**LISTAGEM DE DADOS:**
........

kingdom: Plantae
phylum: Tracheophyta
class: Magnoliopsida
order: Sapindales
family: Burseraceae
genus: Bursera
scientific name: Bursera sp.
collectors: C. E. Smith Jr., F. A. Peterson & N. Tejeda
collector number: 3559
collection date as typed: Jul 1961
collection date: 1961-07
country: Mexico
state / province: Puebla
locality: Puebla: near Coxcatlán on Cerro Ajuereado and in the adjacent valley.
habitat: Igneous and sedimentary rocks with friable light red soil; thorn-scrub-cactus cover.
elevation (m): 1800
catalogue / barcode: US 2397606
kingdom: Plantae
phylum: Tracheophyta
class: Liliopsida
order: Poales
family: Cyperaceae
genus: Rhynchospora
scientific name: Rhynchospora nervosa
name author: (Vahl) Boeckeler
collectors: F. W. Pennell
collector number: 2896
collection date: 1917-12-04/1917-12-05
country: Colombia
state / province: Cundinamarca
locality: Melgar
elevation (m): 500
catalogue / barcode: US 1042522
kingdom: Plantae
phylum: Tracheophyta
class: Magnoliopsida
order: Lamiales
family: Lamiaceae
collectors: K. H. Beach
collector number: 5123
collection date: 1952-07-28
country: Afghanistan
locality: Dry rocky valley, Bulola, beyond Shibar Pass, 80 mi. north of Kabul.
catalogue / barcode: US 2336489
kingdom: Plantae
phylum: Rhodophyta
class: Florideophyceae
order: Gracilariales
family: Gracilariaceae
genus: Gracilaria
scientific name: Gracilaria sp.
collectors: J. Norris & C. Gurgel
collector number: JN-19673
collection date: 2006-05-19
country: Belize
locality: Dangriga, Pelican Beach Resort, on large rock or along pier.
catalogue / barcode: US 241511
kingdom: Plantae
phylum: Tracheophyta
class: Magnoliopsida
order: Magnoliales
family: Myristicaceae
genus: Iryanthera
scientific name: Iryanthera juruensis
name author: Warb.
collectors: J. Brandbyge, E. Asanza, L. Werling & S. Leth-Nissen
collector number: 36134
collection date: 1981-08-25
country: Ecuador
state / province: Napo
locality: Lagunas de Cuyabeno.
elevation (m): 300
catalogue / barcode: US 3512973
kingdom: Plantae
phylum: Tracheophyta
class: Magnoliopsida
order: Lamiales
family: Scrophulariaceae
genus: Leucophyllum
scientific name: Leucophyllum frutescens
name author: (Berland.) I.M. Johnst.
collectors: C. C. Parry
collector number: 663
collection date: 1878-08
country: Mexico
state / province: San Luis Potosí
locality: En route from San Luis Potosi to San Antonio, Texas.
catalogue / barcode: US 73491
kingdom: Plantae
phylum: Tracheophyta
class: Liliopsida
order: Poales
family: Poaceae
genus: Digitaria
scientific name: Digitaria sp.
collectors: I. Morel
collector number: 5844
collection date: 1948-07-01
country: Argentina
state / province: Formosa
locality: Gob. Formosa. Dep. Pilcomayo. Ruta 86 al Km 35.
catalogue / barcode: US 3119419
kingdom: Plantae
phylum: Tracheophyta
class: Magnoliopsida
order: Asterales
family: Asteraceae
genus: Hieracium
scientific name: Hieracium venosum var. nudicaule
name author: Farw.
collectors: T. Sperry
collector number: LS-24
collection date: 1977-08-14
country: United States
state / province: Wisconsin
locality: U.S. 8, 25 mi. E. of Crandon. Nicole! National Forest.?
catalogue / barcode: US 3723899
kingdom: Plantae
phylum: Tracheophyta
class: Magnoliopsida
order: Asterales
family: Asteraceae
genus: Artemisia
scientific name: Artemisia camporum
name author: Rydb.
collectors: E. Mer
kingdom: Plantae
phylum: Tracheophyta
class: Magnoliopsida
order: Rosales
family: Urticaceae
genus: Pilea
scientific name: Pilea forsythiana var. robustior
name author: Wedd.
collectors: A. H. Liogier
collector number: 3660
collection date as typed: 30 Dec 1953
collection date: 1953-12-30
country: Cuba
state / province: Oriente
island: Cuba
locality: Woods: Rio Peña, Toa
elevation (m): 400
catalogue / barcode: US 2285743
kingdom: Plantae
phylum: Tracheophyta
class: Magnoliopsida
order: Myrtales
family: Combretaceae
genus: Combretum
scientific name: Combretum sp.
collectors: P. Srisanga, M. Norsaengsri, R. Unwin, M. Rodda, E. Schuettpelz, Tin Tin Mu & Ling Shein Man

........

**ENUNCIADO DA TAREFA:**
Renomeie o rótulo "elevation (m)" para "altitude (m)" em todos os dados acima e mantenha todo o resto como está.

**RESULTADO DA TAREFA:**
kingdom: Plantae
phylum: Tracheophyta
class: Magnoliopsida
order: Sapindales
family: Burseraceae
genus: Bursera
scientific name: Bursera sp.
collectors: C. E. Smith Jr., F. A. Peterson & N. Tejeda
collector number: 3559
collection date as typed: Jul 1961
collection date: 1961-07
country: Mexico
state / province: Puebla
locality: Puebla: near Coxcatlán on Cerro Ajuereado and in the adjacent valley.
habitat: Igneous and sedimentary rocks with friable light red soil; thorn-scrub-cactus cover.
altitude (m): 1800
catalogue / barcode: US 2397606
kingdom: Plantae
phylum: Tracheophyta
class: Liliopsida
order: Poales
family: Cyperaceae
genus: Rhynchospora
scientific name: Rhynchospora nervosa
name author: (Vahl) Boeckeler
collectors: F. W. Pennell
collector number: 2896
collection date: 1917-12-04/1917-12-05
country: Colombia
state / province: Cundinamarca
locality: Melgar
altitude (m): 500
catalogue / barcode: US 1042522
kingdom: Plantae
phylum: Tracheophyta
class: Magnoliopsida
order: Lamiales
family: Lamiaceae
collectors: K. H. Beach
collector number: 5123
collection date: 1952-07-28
country: Afghanistan
locality: Dry rocky valley, Bulola, beyond Shibar Pass, 80 mi. north of Kabul.
catalogue / barcode: US 2336489
kingdom: Plantae
phylum: Rhodophyta
class: Florideophyceae
order: Gracilariales
family: Gracilariaceae
genus: Gracilaria
scientific name: Gracilaria sp.
collectors: J. Norris & C. Gurgel
collector number: JN-19673
collection date: 2006-05-19
country: Belize
locality: Dangriga, Pelican Beach Resort, on large rock or along pier.
catalogue / barcode: US 241511
kingdom: Plantae
phylum: Tracheophyta
class: Magnoliopsida
order: Magnoliales
family: Myristicaceae
genus: Iryanthera
scientific name: Iryanthera juruensis
name author: Warb.
collectors: J. Brandbyge, E. Asanza, L. Werling & S. Leth-Nissen
collector number: 36134
collection date: 1981-08-25
country: Ecuador
state / province: Napo
locality: Lagunas de Cuyabeno.
altitude (m): 300
catalogue / barcode: US 3512973
kingdom: Plantae
phylum: Tracheophyta
class: Magnoliopsida
order: Lamiales
family: Scrophulariaceae
genus: Leucophyllum
scientific name: Leucophyllum frutescens
name author: (Berland.) I.M. Johnst.
collectors: C. C. Parry
collector number: 663
collection date: 1878-08
country: Mexico
state / province: San Luis Potosí
locality: En route from San Luis Potosi to San Antonio, Texas.
catalogue / barcode: US 73491
kingdom: Plantae
phylum: Tracheophyta
class: Liliopsida
order: Poales
family: Poaceae
genus: Digitaria
scientific name: Digitaria sp.
collectors: I. Morel
collector number: 5844
collection date: 1948-07-01
country: Argentina
state / province: Formosa
locality: Gob. Formosa. Dep. Pilcomayo. Ruta 86 al Km 35.
catalogue / barcode: US 3119419
kingdom: Plantae
phylum: Tracheophyta
class: Magnoliopsida
order: Asterales
family: Asteraceae
genus: Hieracium
scientific name: Hieracium venosum var. nudicaule
name author: Farw.
collectors: T. Sperry
collector number: LS-24
collection date: 1977-08-14
country: United States
state / province: Wisconsin
locality: U.S. 8, 25 mi. E. of Crandon. Nicole! National Forest.?
catalogue / barcode: US 3723899
kingdom: Plantae
phylum: Tracheophyta
class: Magnoliopsida
order: Asterales
family: Asteraceae
genus: Artemisia
scientific name: Artemisia camporum
name author: Rydb.
collectors: E. Mer
kingdom: Plantae
phylum: Tracheophyta
class: Magnoliopsida
order: Rosales
family: Urticaceae
genus: Pilea
scientific name: Pilea forsythiana var. robustior
name author: Wedd.
collectors: A. H. Liogier
collector number: 3660
collection date as typed: 30 Dec 1953
collection date: 1953-12-30
country: Cuba
state / province: Oriente
island: Cuba
locality: Woods: Rio Peña, Toa
altitude (m): 400
catalogue / barcode: US 2285743
kingdom: Plantae
phylum: Tracheophyta
class: Magnoliopsida
order: Myrtales
family: Combretaceae
genus: Combretum
scientific name: Combretum sp.
collectors: P. Srisanga, M. Norsaengsri, R. Unwin, M. Rodda, E. Schuettpelz, Tin Tin Mu & Ling Shein Man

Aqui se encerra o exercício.